PERVERSE INCENTIVES RESULT FROM FEE-FOR-SERVICE
July 22, 2009
We pay for health care one service at a time. There's a bill for an office visit, for a blood test, for an X-ray, for a hospital bed, a specialist and so forth. There's fairly broad recognition that this fee-for-service way of paying for care is a big part of the problem because it rewards doctors, labs and hospitals for more stuff rather than making -- or keeping -- the patient well. It can make for some perverse incentives, says columnist Jim Landers.
If medical providers keep patients healthy enough to stay out of the hospital, they lose money under the fee-for-service system, said Andrew Dreyfus, an executive vice president with Blue Cross Blue Shield of Massachusetts, but the system "rewards treatments for infections acquired in hospitals."
How much money could be saved by turning the payment system around?

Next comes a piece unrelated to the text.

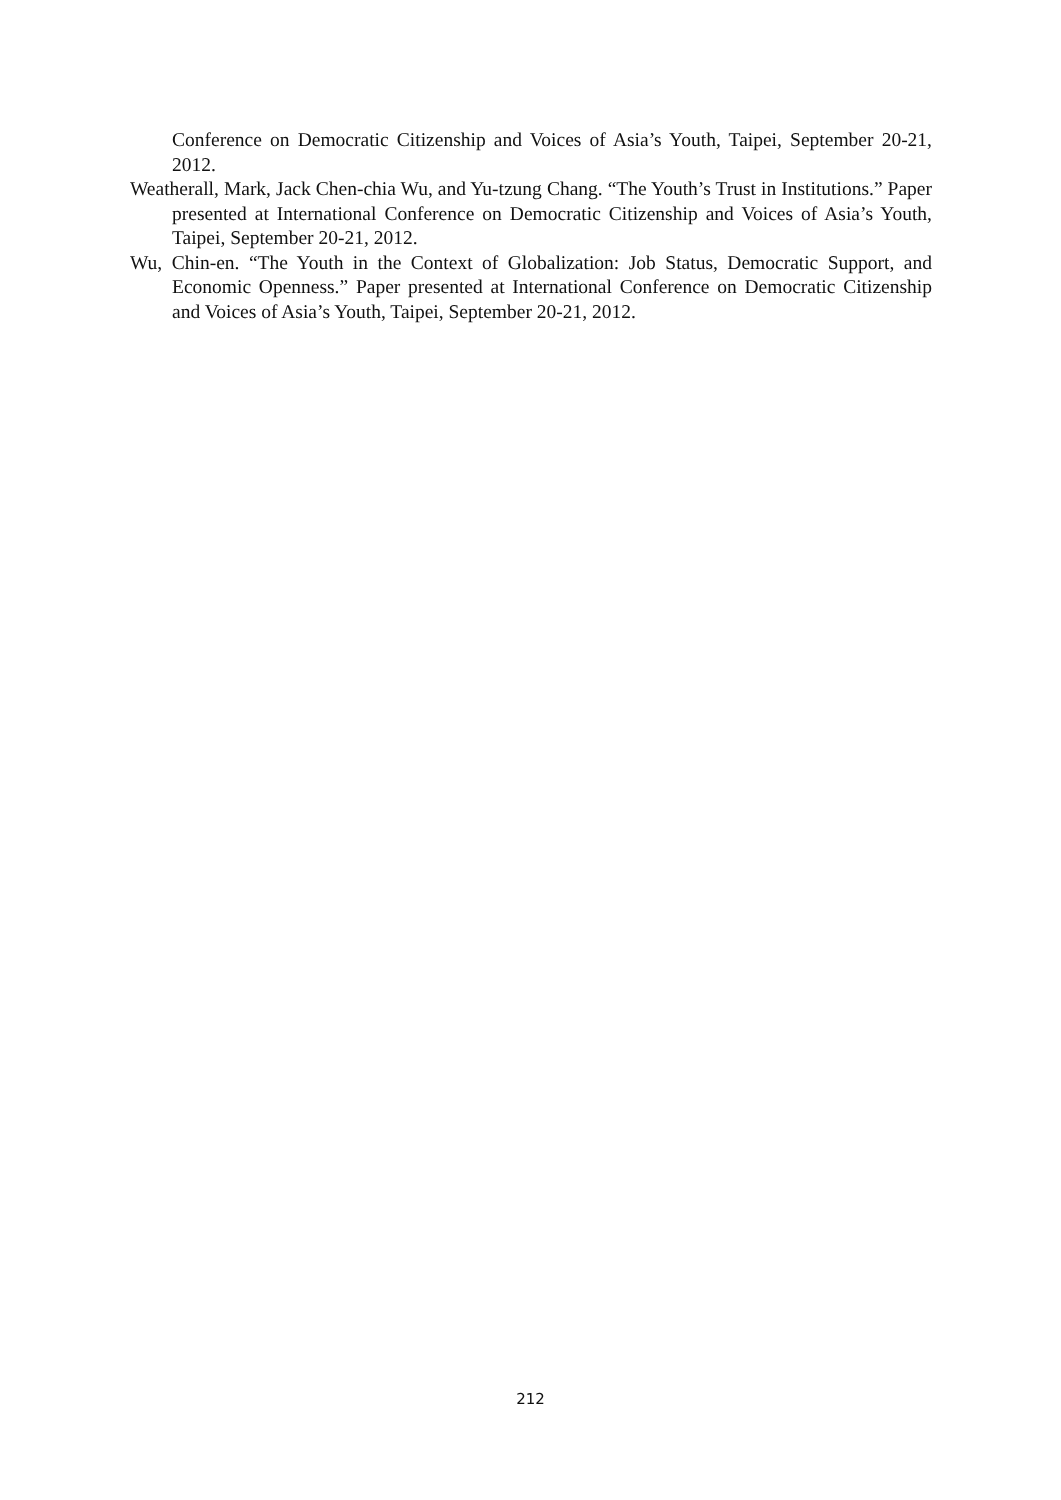Conference on Democratic Citizenship and Voices of Asia’s Youth, Taipei, September 20-21, 2012.
Weatherall, Mark, Jack Chen-chia Wu, and Yu-tzung Chang. “The Youth’s Trust in Institutions.” Paper presented at International Conference on Democratic Citizenship and Voices of Asia’s Youth, Taipei, September 20-21, 2012.
Wu, Chin-en. “The Youth in the Context of Globalization: Job Status, Democratic Support, and Economic Openness.” Paper presented at International Conference on Democratic Citizenship and Voices of Asia’s Youth, Taipei, September 20-21, 2012.
212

- Peter Orszag, director of President Barack Obama's Office of Management and Budget, argues that health spending could be cut by a third -- more than $700 billion a year -- if doctors and hospitals coordinated patient care for quality and efficiency.
- That finding is supported by research done at the Dartmouth Institute for Health Policy in New Hampshire.
However, John Goodman, President, CEO and the Kellye Wright Fellow with the National Center for Policy Analysis, says the savings from Orszag's approach would be far less.
Goodman agrees that the current payment system gets the incentives wrong. To save money, he recommends:
- Letting doctors devise new payment approaches to do more with less bureaucracy.
- Giving patients more financial responsibility -- and more information -- so they would have an interest in cost as well as quality.